Phase equilibria of the Sn-Ni-V system at 250oC were determined both by experimental determination and calculation with CALPHAD method. No ternary equilibrium phase is observed. At the Sn-rich corner, it is a L(Sn)+Ni3Sn4+VSn2(V2Sn3) three-phase region. The ternary elemental solubilities of Ni3Sn4 phase and VSn2(V2Sn3) phase are negligible, and those of both Ni and V in the liquid phase are also very low. The composition of VSn2(V2Sn3) phase is Sn-34at.%V, which is consistent to the structural prototype of CuMg2, and should be accordingly renamed as VSn2.

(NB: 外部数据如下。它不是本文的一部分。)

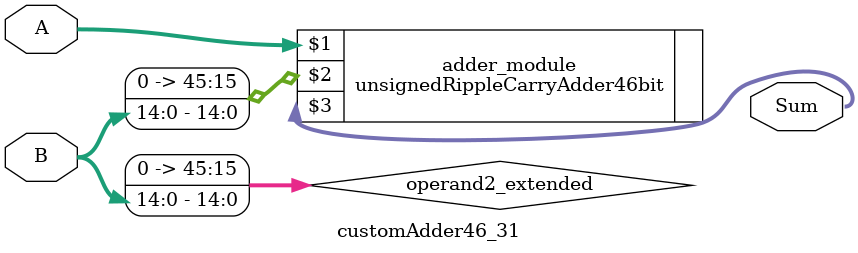
<source format=v>
module customAdder46_31(
                        input [45 : 0] A,
                        input [14 : 0] B,
                        
                        output [46 : 0] Sum
                );

        wire [45 : 0] operand2_extended;
        
        assign operand2_extended =  {31'b0, B};
        
        unsignedRippleCarryAdder46bit adder_module(
            A,
            operand2_extended,
            Sum
        );
        
        endmodule
        
</source>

The interfacial reactions in the solders/Ni-V couples are different from those of solders/Ni. When the V addition is higher than 5wt.%, a ternary meta-stable phase (T phase) is formed. It is an amorphous phase mixing with Ni3Sn4 fine grains. In the solid/solid reactions, unusual T/Ni3Sn4/T/Ni3Sn4 reaction phases were observed in the solders/Ni-V couples. It has two features: solid state amorphization and alternating reaction phases. In liquid/solid reactions, T phase formation makes the reaction phase detachment earlier in comparison with that of Ni substrate. Since Ni-V alloys are the commercial barrier layer materials practically used, and the solders/Ni-V interfacial reactions are different from those in the solders/Ni couples, the reliability assessments of flip chip products should be based on the interfacial reactions of solders/Ni-V.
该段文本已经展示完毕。